Your goal: Please repeat the records exactly. The pictures are to be left out.

====== Data to examine ======

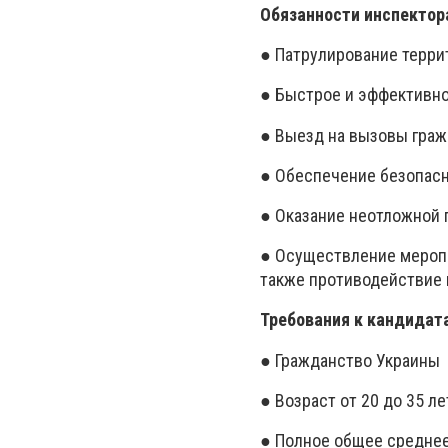
Обязанности инспектор
● Патрулирование терри
● Быстрое и эффективно
● Выезд на вызовы граж
● Обеспечение безопас
● Оказание неотложной
● Осуществление меропр
также противодействие
Требования к кандидат
● Гражданство Украины
● Возраст от 20 до 35 ле
● Полное общее средне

======

Written solution:
Обязанности инспектор
● Патрулирование терри
● Быстрое и эффективно
● Выезд на вызовы граж
● Обеспечение безопас
● Оказание неотложной
● Осуществление меропр
также противодействие
Требования к кандидат
● Гражданство Украины
● Возраст от 20 до 35 ле
● Полное общее средне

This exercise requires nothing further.